======== QUOTED PASSAGE ========

BWAHAHAHAHAHA!!!! :devil:


----------



## starseeker2 (Jun 13, 2008)

Yes, the inside framework was... well, on TV and in all the color photos of the Chariot and the miniature, like this one, it sure looks red, and the outside framework was all silver. From the looks of the test photos, they didn't mold the double frames that extend up the sides of ladders and up onto the roof. Rats. They're really obvious, too, and might be tricky to add w/o messing up the clear.


----------



## Opus Penguin (Apr 19, 2004)

jwrjr said:


> VoodooFX already has plans for that, including a fusion core.


Suhweet!!!! Any rough estimate on the cost?


----------



## jwrjr (Oct 31, 2003)

Not yet. It is hard to do that until we can actually get one to see what there is room for. The Core is envisioned to be a total drop-in. No assembly required. The rest of it should be pretty simple.


----------



## Ignatz (Jun 20, 2000)

I hope there'll be provision for cabin lighting too. The control panels look like they can be lit.


----------



## gareee (Jan 1, 1970)

======== DATASET RECORDS ========

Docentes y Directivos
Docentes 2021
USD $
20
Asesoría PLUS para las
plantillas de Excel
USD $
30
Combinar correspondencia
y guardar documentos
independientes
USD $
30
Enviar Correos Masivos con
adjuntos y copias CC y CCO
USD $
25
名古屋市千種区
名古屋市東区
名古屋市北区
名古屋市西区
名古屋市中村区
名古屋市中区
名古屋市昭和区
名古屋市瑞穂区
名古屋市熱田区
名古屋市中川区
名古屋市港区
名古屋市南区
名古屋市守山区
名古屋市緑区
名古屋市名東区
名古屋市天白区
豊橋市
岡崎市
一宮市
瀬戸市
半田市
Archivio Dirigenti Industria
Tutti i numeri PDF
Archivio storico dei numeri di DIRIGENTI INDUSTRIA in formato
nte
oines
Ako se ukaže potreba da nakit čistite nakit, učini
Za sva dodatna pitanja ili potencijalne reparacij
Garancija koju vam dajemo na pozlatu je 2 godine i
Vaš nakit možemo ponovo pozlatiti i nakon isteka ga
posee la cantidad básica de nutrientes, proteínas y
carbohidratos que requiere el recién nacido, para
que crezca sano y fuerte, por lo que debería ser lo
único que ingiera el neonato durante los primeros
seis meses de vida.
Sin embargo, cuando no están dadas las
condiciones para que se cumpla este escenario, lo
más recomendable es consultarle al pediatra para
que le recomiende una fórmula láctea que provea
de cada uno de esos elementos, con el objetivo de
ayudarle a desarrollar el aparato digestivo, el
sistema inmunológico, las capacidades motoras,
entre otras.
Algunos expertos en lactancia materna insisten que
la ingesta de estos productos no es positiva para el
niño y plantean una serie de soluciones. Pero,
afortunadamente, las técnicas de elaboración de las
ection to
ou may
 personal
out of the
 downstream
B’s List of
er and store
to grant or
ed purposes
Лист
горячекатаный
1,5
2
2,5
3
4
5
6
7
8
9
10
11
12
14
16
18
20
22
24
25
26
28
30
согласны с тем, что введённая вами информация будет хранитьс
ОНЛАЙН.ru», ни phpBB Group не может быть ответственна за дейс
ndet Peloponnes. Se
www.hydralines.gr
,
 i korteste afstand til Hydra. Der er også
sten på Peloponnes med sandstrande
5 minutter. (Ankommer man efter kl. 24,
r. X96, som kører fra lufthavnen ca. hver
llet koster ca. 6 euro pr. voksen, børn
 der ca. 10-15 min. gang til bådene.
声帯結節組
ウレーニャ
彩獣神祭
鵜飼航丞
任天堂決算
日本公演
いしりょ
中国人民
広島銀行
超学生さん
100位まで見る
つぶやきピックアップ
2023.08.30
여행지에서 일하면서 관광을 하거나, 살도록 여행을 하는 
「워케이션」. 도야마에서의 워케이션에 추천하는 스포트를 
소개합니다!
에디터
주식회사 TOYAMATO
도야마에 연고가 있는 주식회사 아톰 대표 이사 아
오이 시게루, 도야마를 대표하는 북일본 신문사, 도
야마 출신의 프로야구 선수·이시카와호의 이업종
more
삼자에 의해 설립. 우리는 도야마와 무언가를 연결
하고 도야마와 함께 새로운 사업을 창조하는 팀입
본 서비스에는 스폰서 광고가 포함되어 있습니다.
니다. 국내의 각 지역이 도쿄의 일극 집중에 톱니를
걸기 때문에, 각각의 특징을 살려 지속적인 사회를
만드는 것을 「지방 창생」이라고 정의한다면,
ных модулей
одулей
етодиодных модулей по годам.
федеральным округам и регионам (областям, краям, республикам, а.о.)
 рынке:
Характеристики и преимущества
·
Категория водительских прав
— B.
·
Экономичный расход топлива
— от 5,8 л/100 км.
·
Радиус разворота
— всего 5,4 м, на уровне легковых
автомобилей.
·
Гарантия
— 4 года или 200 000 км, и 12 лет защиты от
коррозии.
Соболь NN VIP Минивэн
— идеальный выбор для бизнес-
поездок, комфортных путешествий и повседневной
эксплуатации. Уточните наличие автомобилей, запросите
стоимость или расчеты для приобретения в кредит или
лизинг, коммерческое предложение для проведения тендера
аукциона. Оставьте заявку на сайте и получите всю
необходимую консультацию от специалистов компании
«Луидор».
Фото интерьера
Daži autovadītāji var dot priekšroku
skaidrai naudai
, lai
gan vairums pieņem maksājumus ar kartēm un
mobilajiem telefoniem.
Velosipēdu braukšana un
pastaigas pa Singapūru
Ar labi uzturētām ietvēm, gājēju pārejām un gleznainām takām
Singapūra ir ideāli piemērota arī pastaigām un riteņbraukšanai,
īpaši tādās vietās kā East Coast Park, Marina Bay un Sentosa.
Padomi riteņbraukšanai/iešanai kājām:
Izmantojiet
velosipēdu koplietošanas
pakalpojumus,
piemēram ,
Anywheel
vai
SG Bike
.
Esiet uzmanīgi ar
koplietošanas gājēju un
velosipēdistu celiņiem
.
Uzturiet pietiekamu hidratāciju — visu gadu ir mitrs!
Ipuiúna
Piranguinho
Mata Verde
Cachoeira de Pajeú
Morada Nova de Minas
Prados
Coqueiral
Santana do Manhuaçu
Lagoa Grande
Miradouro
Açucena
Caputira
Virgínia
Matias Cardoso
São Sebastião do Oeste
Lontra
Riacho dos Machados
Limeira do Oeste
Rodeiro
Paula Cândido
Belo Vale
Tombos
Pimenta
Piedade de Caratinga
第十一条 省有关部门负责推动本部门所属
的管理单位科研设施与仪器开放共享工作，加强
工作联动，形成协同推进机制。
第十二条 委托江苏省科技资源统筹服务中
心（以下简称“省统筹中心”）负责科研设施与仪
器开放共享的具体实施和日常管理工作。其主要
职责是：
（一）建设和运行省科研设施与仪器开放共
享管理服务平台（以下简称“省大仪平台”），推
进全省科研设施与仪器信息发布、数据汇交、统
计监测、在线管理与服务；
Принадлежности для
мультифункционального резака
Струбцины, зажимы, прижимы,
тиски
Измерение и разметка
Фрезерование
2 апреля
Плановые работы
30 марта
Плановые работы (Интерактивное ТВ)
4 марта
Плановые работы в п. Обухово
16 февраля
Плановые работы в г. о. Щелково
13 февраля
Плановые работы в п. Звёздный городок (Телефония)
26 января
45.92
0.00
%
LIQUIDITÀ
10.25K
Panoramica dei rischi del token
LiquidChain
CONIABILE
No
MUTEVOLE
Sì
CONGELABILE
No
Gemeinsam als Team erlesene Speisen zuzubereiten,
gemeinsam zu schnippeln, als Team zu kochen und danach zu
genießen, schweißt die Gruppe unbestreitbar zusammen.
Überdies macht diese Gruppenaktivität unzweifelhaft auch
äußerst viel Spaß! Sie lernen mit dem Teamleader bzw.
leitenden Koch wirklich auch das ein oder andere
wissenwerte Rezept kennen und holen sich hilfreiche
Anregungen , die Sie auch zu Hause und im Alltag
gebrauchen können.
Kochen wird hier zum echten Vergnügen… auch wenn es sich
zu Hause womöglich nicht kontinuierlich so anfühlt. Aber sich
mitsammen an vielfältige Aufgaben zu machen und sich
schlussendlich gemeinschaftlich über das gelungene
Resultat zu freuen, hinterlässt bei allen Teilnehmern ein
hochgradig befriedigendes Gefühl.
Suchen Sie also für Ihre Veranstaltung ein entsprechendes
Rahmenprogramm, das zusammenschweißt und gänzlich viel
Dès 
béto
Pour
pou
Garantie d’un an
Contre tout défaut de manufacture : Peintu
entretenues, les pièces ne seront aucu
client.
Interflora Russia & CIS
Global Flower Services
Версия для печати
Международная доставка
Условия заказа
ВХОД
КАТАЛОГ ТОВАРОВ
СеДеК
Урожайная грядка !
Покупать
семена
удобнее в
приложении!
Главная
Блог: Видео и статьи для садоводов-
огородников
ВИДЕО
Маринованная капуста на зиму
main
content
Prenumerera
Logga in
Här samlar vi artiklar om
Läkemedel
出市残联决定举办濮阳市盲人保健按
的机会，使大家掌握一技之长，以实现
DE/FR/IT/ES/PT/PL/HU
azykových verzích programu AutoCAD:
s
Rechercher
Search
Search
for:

========

> **ACTIVITIES**:
A – According to the forum thread, how is the Core envisioned to go in?
B – Duplicate the stretch of the forum thread from "## starseeker2 (Jun" through "up the clear.".
C – Does each statement below agree with the forum thread? Answer yes or no for each, and quote the deciding words. (i) The test photos show molded double frames running up the sides of the ladders. (ii) Ignatz says the control panels look like they can be lit. (iii) A rough cost estimate is already available.

> **EXPECTED OUTPUTS**:
A – As a total drop-in, with no assembly required.

B –
## starseeker2 (Jun 13, 2008)

Yes, the inside framework was... well, on TV and in all the color photos of the Chariot and the miniature, like this one, it sure looks red, and the outside framework was all silver. From the looks of the test photos, they didn't mold the double frames that extend up the sides of ladders and up onto the roof. Rats. They're really obvious, too, and might be tricky to add w/o messing up the clear.

C –
(i) No: "they didn't mold the double frames that extend up the sides of ladders and up onto the roof."
(ii) Yes: "The control panels look like they can be lit."
(iii) No: "Not yet. It is hard to do that until we can actually get one to see what there is room for."